* **Provided text**
# Sub woofer



## agm347 (Sep 30, 2012)

I am a novice at HT so I need a bit of help. I am having a home constructed which includes a media room. I prewired the 18L x 14w c 8H room with 7.1 speaker. The speaker wired protrude from the front L/C/R; center of room L/R and rear L/R. The wires are 6inches from the ceiling. My problem is I didn't notice I did not prewired for a subwoofer and now the drywall is up and painted. 

Lucky I have structured wiring located in a closet above the room (2nd story). I suspect I now need to cut the new drywall and install wire for a woofer. Or can I integrate a wireless woofer - is there such a thing? If so any advice? Please help as the design center rep should had ID the oversight of mine when I ordered this setup. Thx


Eh. 

I


----------



## hjones4841 (Jan 21, 2009)

First, a big welcome to HTS!

Hsu Research's ULS-15 does have wireless capability, but it is a little pricey (but a great performer!):

http://www.hsuresearch.com/products/uls-15.html

I have seen another manufacturer that offered a wireless add-on for a sub, but don't remember who - perhaps another member will chime in.

Another option is to route the sub cable along the floor and push it between the baseboard and flooring - especially if the flooring is carpet. I have mine run that way and it really works out nice - easy to keep the sub cable away from power wiring, which can easily cause hum.


----------



## hjones4841 (Jan 21, 2009)

Also, some folks have reported interference between cordless phones, wifi and microwave ovens when using wireless connections - including the Hsu ULS-15. Sometimes changing the radio channel on the wireless sub connection fixed the problem, sometimes not. That is another advantage to using hard wiring. I did not use the wireless since I already had the hard wiring in place.


----------



## Tonto (Jun 30, 2007)

Welcome aboard,

Do you have access to the wall from the attic. If so, drill a hole through the 2x4 up there where you want the sub & feed the wire down the wall ( you will have to do this in the wall where the equipment is as well). Drill a hole in the sheetrock & either pull it through or install a wall plate with a connector on it. You can feed a hanger through & grab the cable. If you don't have access, consider getting a sheetrock guy to cut the wall. They can resurface the hardcoat & you'll never see it. And it will look right.


----------



## agm347 (Sep 30, 2012)

hjones4841 said:


> Also, some folks have reported interference between cordless phones, wifi and microwave ovens when using wireless connections - including the Hsu ULS-15. Sometimes changing the radio channel on the wireless sub connection fixed the problem, sometimes not. That is another advantage to using hard wiring. I did not use the wireless since I already had the hard wiring in place.

* **Tasks to complete**
a – Answer these from the subwoofer thread:
(i) How far from the ceiling are the speaker wires in the media room?
(ii) Which Hsu Research model is said to have wireless capability?
(iii) What does Tonto say to drill a hole through from the attic?
b – Decide whether each statement agrees with the subwoofer thread, and support each yes or no with the thread's own words:
(i) The original poster prewired the media room for a subwoofer.
(ii) According to hjones4841, running the sub cable between the baseboard and flooring makes it easy to keep the cable away from power wiring.
(iii) Changing the radio channel on the wireless sub connection always fixed the interference problem.
c – Quote the subwoofer thread word for word, starting at "Do you have" and ending at "will look right.".
The listing that comes after the subwoofer thread is separate material and has no connection to it.

* **Collected material**
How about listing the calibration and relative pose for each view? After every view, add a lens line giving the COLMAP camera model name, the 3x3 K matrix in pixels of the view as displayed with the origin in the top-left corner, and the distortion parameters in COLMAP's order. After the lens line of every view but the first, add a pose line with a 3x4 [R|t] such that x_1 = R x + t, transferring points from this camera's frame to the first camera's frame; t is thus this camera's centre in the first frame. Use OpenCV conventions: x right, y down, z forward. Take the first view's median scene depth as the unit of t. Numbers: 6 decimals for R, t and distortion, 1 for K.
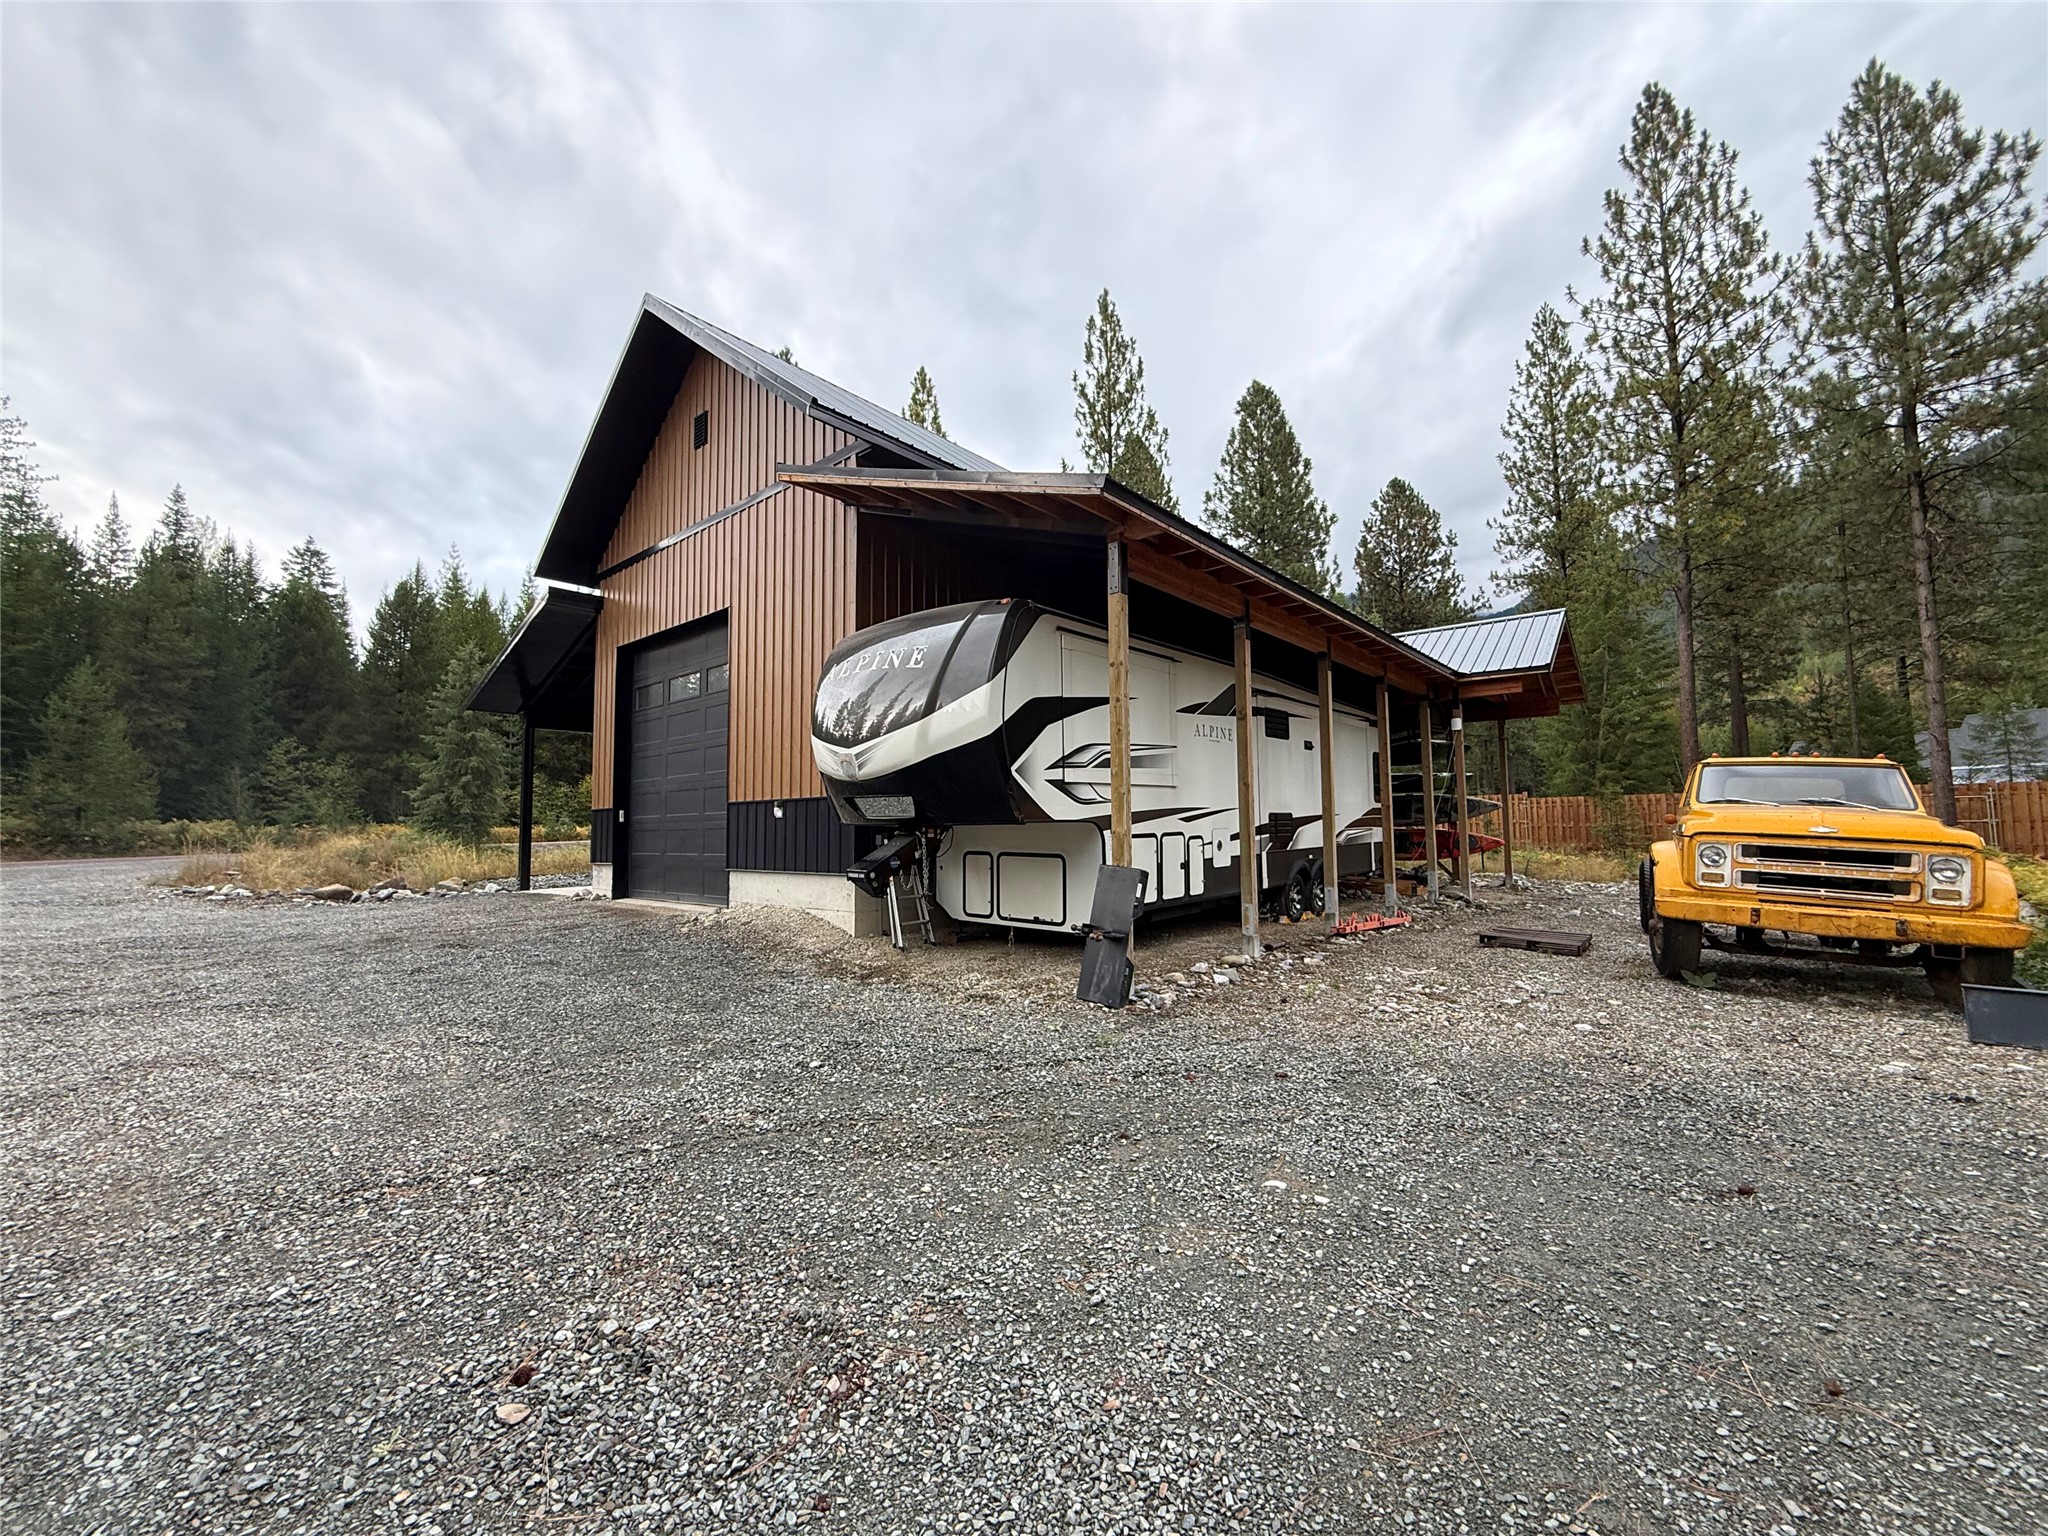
lens RADIAL K [[813.1, 0, 1026.4], [0, 813.1, 765.8], [0, 0, 1]] dist [-0.000893, -0.000403]
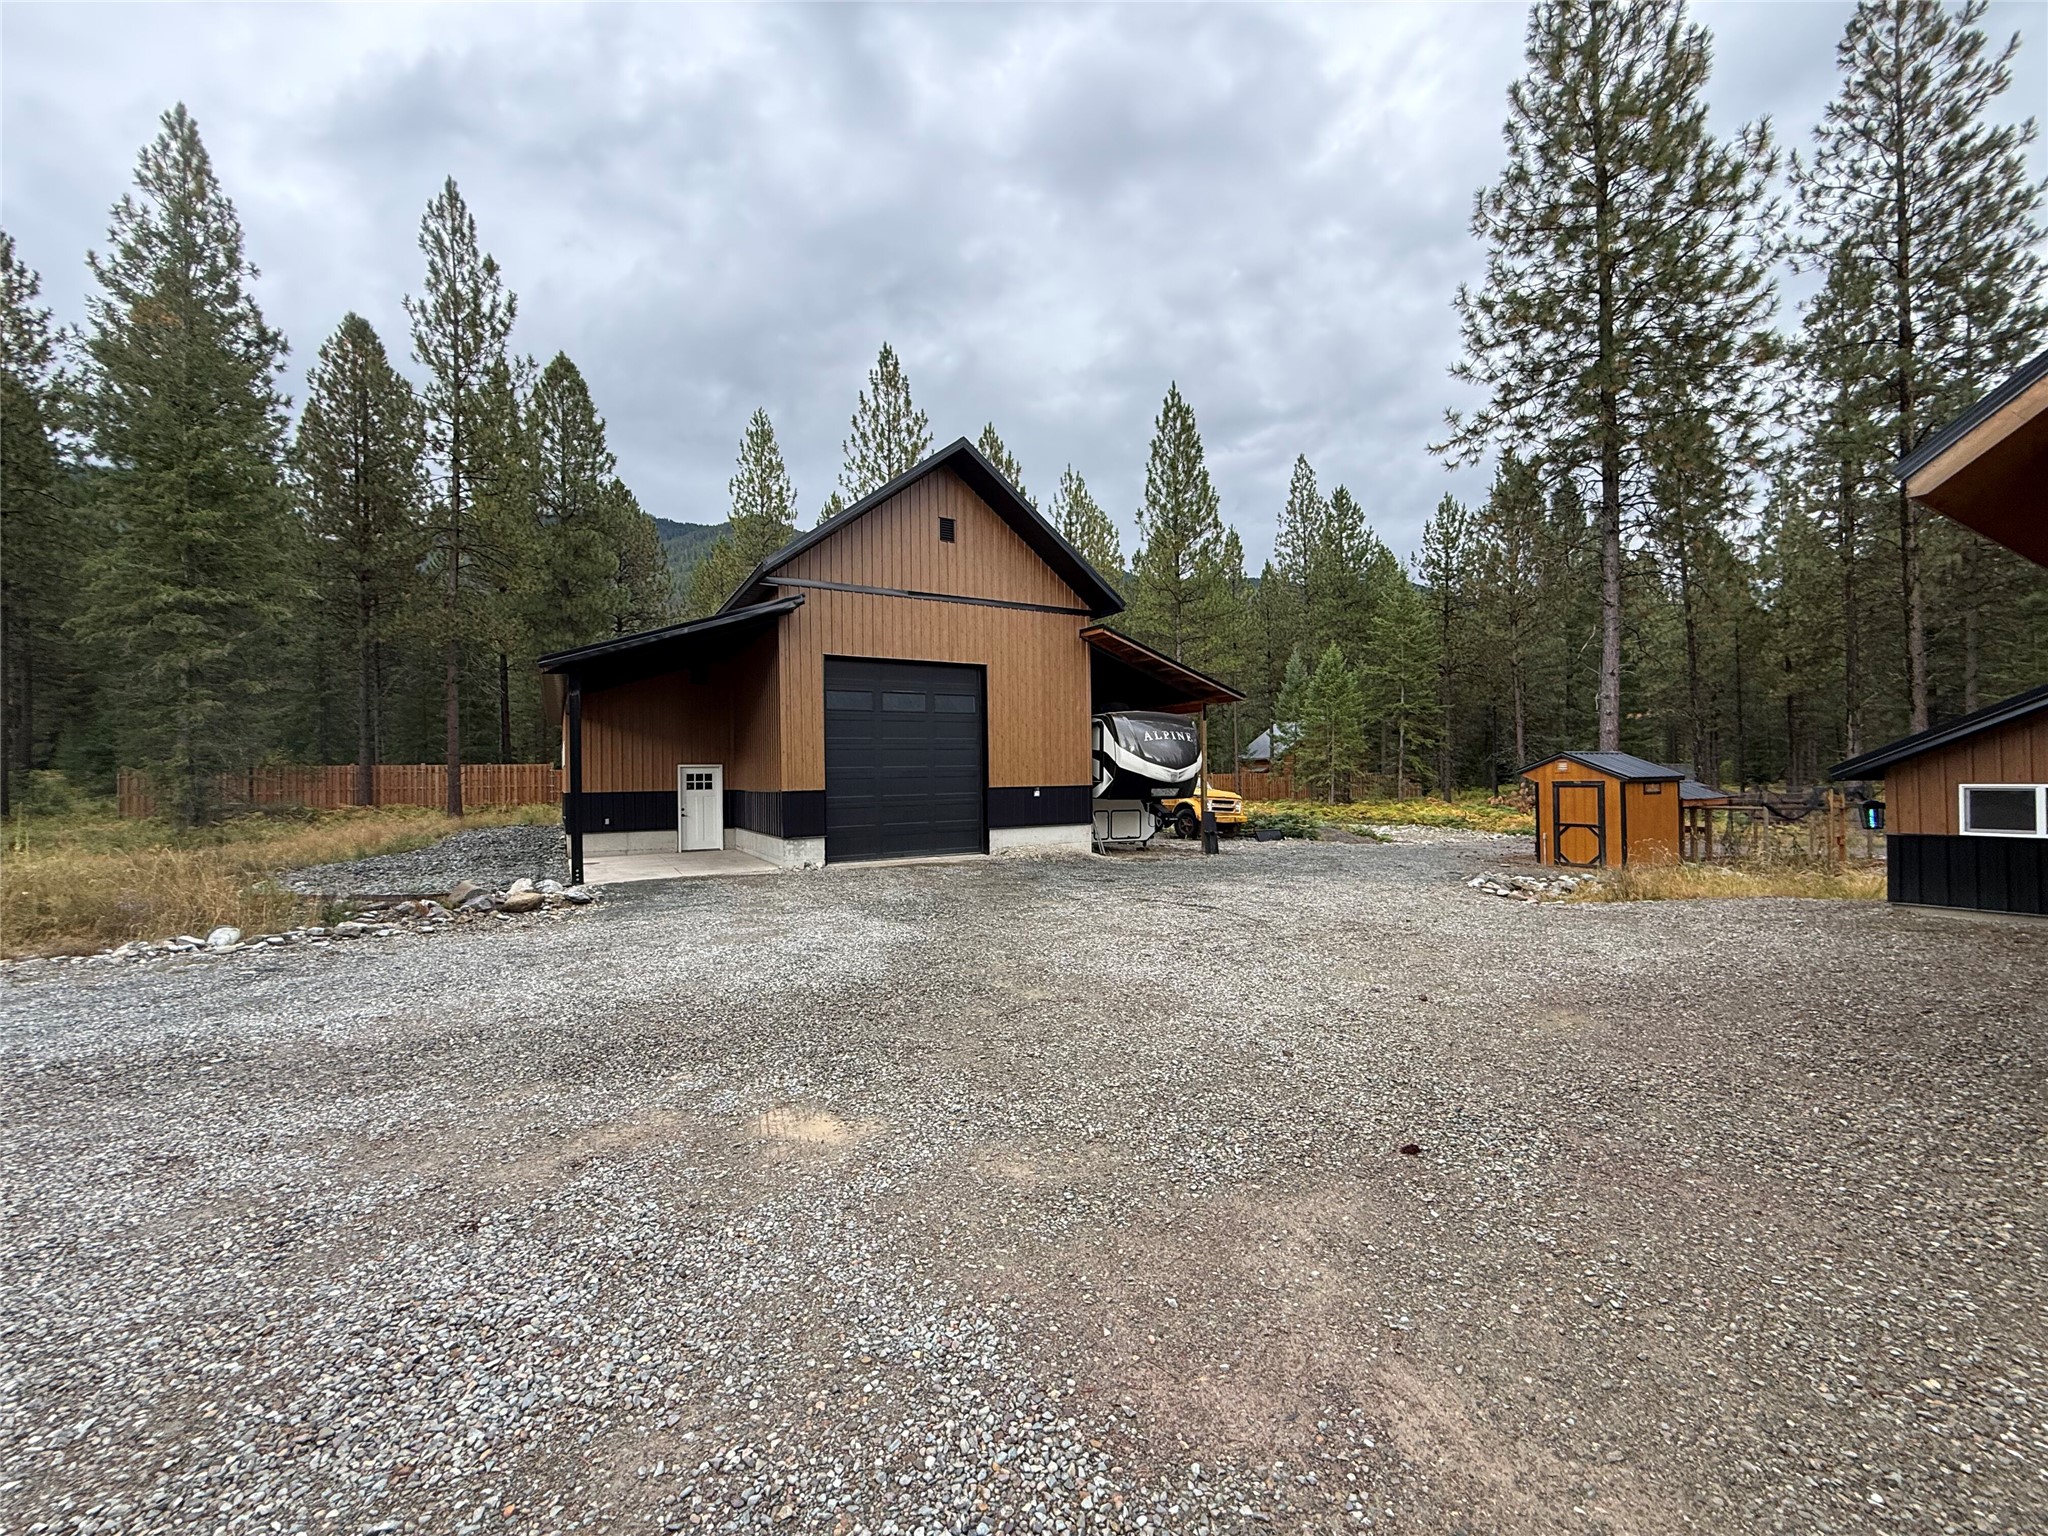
lens RADIAL K [[813.1, 0, 1018.5], [0, 813.1, 776.7], [0, 0, 1]] dist [-0.000893, -0.000403]
pose [[0.433989, 0.000563, 0.900918, -1.801876], [-0.040419, 0.999005, 0.018846, -0.010368], [-0.900011, -0.044594, 0.433580, 0.251947]]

* **Task-by-task results**
a –
(i) 6 inches
(ii) The ULS-15
(iii) The 2x4

b –
(i) No: "My problem is I didn't notice I did not prewired for a subwoofer and now the drywall is up and painted."
(ii) Yes: "easy to keep the sub cable away from power wiring, which can easily cause hum."
(iii) No: "Sometimes changing the radio channel on the wireless sub connection fixed the problem, sometimes not."

c –
Do you have access to the wall from the attic. If so, drill a hole through the 2x4 up there where you want the sub & feed the wire down the wall ( you will have to do this in the wall where the equipment is as well). Drill a hole in the sheetrock & either pull it through or install a wall plate with a connector on it. You can feed a hanger through & grab the cable. If you don't have access, consider getting a sheetrock guy to cut the wall. They can resurface the hardcoat & you'll never see it. And it will look right.